* _Exercise directions_
Print the text of each record below line by line, keeping every word, number, and symbol unchanged.

* _Data for this task_
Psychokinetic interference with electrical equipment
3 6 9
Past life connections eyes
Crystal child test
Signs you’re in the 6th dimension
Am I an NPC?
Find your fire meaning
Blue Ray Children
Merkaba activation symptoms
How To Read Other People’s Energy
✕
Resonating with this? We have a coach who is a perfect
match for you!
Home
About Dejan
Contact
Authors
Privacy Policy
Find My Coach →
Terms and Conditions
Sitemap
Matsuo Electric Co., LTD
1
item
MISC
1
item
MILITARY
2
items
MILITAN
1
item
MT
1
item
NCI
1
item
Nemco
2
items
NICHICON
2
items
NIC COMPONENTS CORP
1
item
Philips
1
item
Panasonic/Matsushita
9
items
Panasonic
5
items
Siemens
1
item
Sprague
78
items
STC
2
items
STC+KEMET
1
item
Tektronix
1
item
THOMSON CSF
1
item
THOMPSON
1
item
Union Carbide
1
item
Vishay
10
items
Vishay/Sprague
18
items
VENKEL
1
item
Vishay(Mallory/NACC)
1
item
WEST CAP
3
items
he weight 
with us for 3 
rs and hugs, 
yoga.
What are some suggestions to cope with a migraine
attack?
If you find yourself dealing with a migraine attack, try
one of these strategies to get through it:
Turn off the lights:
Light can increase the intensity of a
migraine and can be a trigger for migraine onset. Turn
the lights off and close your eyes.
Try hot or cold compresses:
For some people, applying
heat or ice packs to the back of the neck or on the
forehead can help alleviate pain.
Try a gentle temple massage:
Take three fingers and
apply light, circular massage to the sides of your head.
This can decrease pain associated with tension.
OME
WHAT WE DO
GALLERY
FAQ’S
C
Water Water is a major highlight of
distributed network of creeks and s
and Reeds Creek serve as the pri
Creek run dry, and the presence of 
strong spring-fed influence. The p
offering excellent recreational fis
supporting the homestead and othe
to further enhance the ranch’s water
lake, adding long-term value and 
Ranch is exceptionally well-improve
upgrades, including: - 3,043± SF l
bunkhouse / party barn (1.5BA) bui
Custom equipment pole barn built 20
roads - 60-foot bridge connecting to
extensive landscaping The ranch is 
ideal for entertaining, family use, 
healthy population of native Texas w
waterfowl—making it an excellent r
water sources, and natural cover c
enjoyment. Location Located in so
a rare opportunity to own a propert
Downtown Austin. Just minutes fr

* _Reply_
Psychokinetic interference with electrical equipment
3 6 9
Past life connections eyes
Crystal child test
Signs you’re in the 6th dimension
Am I an NPC?
Find your fire meaning
Blue Ray Children
Merkaba activation symptoms
How To Read Other People’s Energy
✕
Resonating with this? We have a coach who is a perfect
match for you!
Home
About Dejan
Contact
Authors
Privacy Policy
Find My Coach →
Terms and Conditions
Sitemap
Matsuo Electric Co., LTD
1
item
MISC
1
item
MILITARY
2
items
MILITAN
1
item
MT
1
item
NCI
1
item
Nemco
2
items
NICHICON
2
items
NIC COMPONENTS CORP
1
item
Philips
1
item
Panasonic/Matsushita
9
items
Panasonic
5
items
Siemens
1
item
Sprague
78
items
STC
2
items
STC+KEMET
1
item
Tektronix
1
item
THOMSON CSF
1
item
THOMPSON
1
item
Union Carbide
1
item
Vishay
10
items
Vishay/Sprague
18
items
VENKEL
1
item
Vishay(Mallory/NACC)
1
item
WEST CAP
3
items
he weight 
with us for 3 
rs and hugs, 
yoga.
What are some suggestions to cope with a migraine
attack?
If you find yourself dealing with a migraine attack, try
one of these strategies to get through it:
Turn off the lights:
Light can increase the intensity of a
migraine and can be a trigger for migraine onset. Turn
the lights off and close your eyes.
Try hot or cold compresses:
For some people, applying
heat or ice packs to the back of the neck or on the
forehead can help alleviate pain.
Try a gentle temple massage:
Take three fingers and
apply light, circular massage to the sides of your head.
This can decrease pain associated with tension.
OME
WHAT WE DO
GALLERY
FAQ’S
C
Water Water is a major highlight of
distributed network of creeks and s
and Reeds Creek serve as the pri
Creek run dry, and the presence of 
strong spring-fed influence. The p
offering excellent recreational fis
supporting the homestead and othe
to further enhance the ranch’s water
lake, adding long-term value and 
Ranch is exceptionally well-improve
upgrades, including: - 3,043± SF l
bunkhouse / party barn (1.5BA) bui
Custom equipment pole barn built 20
roads - 60-foot bridge connecting to
extensive landscaping The ranch is 
ideal for entertaining, family use, 
healthy population of native Texas w
waterfowl—making it an excellent r
water sources, and natural cover c
enjoyment. Location Located in so
a rare opportunity to own a propert
Downtown Austin. Just minutes fr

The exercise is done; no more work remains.